Throne of Eldraine (ELD) is finally out of the wilderness.
The newest Magic: the Gathering set is primed to shake up the Standard meta in a major way and several cards may even break it altogether. Here are the top meta cards you need to know about in Throne of Eldraine.
Realm-Cloaked Giant
Realm-Cloaked Giant enters the meta as the nearest unconditional board wipe. And with an on-board follow-up play built in, it should see plenty of play over the next few Standard seasons. As a bonus, since this counts as a creature while in the graveyard, it gets extra recursion from cards like Witch’s Cottage.
Brazen Borrower
This isn’t Vendilion Clique, but it’s damn close. The fact that it slots immediately into the Simic Flash deck means it should have a solid home to play around in, at least until Flash loses steam.
Murderous Rider
Hero’s Downfall on a stick is a great card and will see play in many Black decks across the meta as the go-to single-threat removal spell. The second ability text on the creature prevents graveyard recursion (unless you have Hushbringer).
Bonecrusher Giant
BCG is a flexible spell for Red players with two modes that both create lots of pressure on any opponent. This fits easily into both aggro and midrange decks, and it even trumps the unfortunately-positioned Root Snare.
Fires of Invention
Fires is a unique addition to the game and it’s already made quite a splash by giving its casters lots of free spells. The strongest interaction seems to be using Teferi to bounce Fires and resume normal spellcasting after getting two free spells.
Robber of the Rich
We’re not sure if Red decks needed a hasty Thief of Sanity that costs one less mana, but they basically got one and it’s great. It’ll certainly miss some of the time, but the times it doesn’t have the potential to end the game on the spot. With this play, Robber is almost guaranteed to get value.
Gilded Goose
The Goose is loose. Many players were down on this card after the initial spoiler, but its ability to block, ramp, and splash gives it flexibility that Llanowar Elves never had. It can be more inconsistent, but as a turn one play, it’s hard to beat.
The Great Henge
Another initially-underrated card, The Great Henge is turning heads with its powerful ramp and card advantage abilities. Once it hits the table, Green players can typically count on drawing three or more cards per turn. Factor in the life gain and +1/+1 counters and it’s easy to see this cruising into Mono-Green.
Dance at the Manse
This card has enabled an all-new kind of deck and the fact that it’s already hit the meta in just one week speaks to its potential.
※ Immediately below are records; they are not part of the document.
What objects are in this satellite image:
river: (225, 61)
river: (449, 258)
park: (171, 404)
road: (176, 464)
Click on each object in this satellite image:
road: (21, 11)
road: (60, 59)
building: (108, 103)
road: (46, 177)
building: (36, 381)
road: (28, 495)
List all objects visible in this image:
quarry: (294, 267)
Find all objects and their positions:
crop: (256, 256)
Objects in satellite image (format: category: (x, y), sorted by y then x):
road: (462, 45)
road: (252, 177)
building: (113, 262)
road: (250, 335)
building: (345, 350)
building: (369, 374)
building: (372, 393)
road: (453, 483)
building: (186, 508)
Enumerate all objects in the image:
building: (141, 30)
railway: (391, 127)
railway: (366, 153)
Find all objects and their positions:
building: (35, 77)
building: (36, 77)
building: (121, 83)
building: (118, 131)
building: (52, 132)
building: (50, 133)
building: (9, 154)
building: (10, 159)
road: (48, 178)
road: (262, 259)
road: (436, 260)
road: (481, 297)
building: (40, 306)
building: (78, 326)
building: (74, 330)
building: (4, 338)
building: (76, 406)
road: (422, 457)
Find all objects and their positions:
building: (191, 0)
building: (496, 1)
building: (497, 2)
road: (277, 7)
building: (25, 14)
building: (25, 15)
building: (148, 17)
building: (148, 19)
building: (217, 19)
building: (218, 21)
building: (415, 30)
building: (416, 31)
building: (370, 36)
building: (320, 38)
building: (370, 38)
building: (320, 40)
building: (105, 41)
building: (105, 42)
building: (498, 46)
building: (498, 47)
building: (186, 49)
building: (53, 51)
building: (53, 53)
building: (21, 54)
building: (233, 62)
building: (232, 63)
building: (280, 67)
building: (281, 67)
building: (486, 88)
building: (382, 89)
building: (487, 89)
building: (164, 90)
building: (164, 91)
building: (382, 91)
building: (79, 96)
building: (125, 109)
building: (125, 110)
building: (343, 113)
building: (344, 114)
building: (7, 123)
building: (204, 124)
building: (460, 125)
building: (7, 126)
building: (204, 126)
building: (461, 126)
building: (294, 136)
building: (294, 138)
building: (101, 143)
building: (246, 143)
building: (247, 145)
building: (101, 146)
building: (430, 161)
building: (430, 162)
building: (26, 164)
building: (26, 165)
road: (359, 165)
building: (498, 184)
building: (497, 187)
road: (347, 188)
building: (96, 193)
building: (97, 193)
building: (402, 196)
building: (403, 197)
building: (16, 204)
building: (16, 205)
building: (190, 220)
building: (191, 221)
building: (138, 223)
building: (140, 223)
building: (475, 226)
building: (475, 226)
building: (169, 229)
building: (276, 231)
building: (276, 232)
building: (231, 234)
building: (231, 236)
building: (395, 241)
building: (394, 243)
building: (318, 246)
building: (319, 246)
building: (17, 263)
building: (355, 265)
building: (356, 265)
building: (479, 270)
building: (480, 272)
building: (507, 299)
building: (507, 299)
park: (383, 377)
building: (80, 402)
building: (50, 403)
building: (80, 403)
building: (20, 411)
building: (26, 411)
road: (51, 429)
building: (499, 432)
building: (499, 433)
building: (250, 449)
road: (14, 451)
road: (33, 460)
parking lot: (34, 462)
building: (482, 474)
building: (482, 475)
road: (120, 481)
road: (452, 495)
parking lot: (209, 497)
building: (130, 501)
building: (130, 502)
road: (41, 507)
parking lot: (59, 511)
The goal is to load up on cheap artifacts like Golden Egg and removal-style enchantments like Doom Foretold, then get them into the graveyard and bring them back as 4/4 beaters. Esper Control lives.
Oko, Thief of Crowns
Wizards’ development of cheap planeswalkers continues in this set with Oko and The Royal Scions. Oko is breaking out, however, aided in no small part by Gilded Goose. As a turn two play, Oko can be brutal. Players are combining him with Dreadhorde Invasion for free 4/4s each turn and Nissa to turn lands into 6/6s.
Fabled Passage
This is just Evolving Wilds with a literal twist, but what a twist it is. With checklands rotating out, decks that use three or more colors are going to be hard to run. Fabled Passage will be the go-to land fixer and likely will get even stronger when the Ravnican shocklands take off next fall.